> [PAGE EXCERPT]
════════════════
“The job seeker's gospel commands that a resume fit on a single page. It's time to rethink that tenet as artificial intelligence screens more job applications.
A one-pager is designed to highlight your credentials for busy hiring managers who won't take time to read a second page anyway. But there's no need to cater to a human glance if a bot is going to read your submission instantaneously.
In fact, a longer resume can increase the odds of getting through an initial review by giving you more space for the relevant words and phrases AI is trained to spot.
"A couple-page resume that focuses predominantly on your impact in previous jobs is extremely important," says Hari Kolam, chief executive of AI recruiting software maker Findem.
Findem combines resumes with public information, like LinkedIn pages and intel on past employers, to generate candidate profiles for clients. It tries to translate jargon into plain language -- helpful for everyone and especially those with technical backgrounds, like scientists and veterans. Partners include RecruitMilitary, which is loosening its one-page resume guidance.
Kolam says applicants have to make themselves "discoverable" by feeding the AI tool enough info.
If you're a job seeker with a single-page resume and an inbox full of automated rejection notices, you have permission to scream in rage at this news. Let it out. . .then start fleshing out that CV.
A word of caution: Don't get carried away. Some software can tell when you're playing keyword bingo.
Plus, a person will probably look at your resume if you get past the bot. Recruiters say they're generally willing to read multiple pages from an experienced candidate who made it through the AI screen, but four or five is pushing it.
Benjamin Keen learned this the hard way during a six-month search for engineering jobs. He expanded his one-page resume to five and got little traction.
════════════════
> [QUESTIONS TO ANSWER]
**A.** Reproduce the passage of the article on resume length from "If you're a" to "playing keyword bingo.".
**B.** Answer these questions using the article on resume length:
(i) What is Hari Kolam's role at Findem?
(ii) Which Findem partner is loosening its one-page resume guidance?
(iii) To how many pages did Benjamin Keen expand his resume?

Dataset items
════════════════
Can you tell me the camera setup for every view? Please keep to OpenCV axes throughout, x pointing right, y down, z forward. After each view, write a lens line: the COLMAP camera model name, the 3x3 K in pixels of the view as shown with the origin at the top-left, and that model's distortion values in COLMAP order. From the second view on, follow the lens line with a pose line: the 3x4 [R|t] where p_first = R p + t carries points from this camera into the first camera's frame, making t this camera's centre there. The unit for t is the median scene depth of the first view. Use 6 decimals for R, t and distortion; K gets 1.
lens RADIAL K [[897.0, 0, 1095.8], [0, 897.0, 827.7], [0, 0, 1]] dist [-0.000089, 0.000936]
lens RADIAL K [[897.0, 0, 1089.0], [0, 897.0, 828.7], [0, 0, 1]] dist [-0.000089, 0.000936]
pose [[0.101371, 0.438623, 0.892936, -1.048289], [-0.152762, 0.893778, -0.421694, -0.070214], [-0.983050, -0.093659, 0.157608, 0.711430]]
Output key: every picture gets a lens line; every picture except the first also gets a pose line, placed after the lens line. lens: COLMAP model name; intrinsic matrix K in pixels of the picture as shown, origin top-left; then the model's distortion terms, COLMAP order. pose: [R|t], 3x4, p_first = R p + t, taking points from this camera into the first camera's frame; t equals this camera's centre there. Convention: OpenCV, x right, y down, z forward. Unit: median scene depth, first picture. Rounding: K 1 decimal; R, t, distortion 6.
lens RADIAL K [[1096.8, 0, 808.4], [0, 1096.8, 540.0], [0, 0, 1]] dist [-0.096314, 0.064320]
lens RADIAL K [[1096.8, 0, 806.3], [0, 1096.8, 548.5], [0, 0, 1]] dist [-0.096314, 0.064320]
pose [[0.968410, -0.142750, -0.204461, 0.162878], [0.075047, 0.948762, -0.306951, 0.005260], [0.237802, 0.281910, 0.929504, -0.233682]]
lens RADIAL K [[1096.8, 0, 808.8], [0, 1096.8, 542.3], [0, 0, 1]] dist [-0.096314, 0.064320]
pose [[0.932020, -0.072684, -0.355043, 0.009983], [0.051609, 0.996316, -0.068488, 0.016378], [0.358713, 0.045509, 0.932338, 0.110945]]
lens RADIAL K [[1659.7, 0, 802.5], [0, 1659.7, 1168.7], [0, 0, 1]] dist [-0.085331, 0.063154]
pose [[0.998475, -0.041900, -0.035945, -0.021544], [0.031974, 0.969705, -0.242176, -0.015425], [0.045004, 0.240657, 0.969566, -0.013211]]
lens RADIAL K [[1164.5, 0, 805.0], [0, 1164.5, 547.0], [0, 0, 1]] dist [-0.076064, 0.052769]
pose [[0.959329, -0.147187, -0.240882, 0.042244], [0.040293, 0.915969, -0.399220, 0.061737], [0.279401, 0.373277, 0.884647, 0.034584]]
════════════════
> [ANSWERS FOR THE TASKS]
**A.**
If you're a job seeker with a single-page resume and an inbox full of automated rejection notices, you have permission to scream in rage at this news. Let it out. . .then start fleshing out that CV.
A word of caution: Don't get carried away. Some software can tell when you're playing keyword bingo.

**B.**
(i) Chief executive
(ii) RecruitMilitary
(iii) Five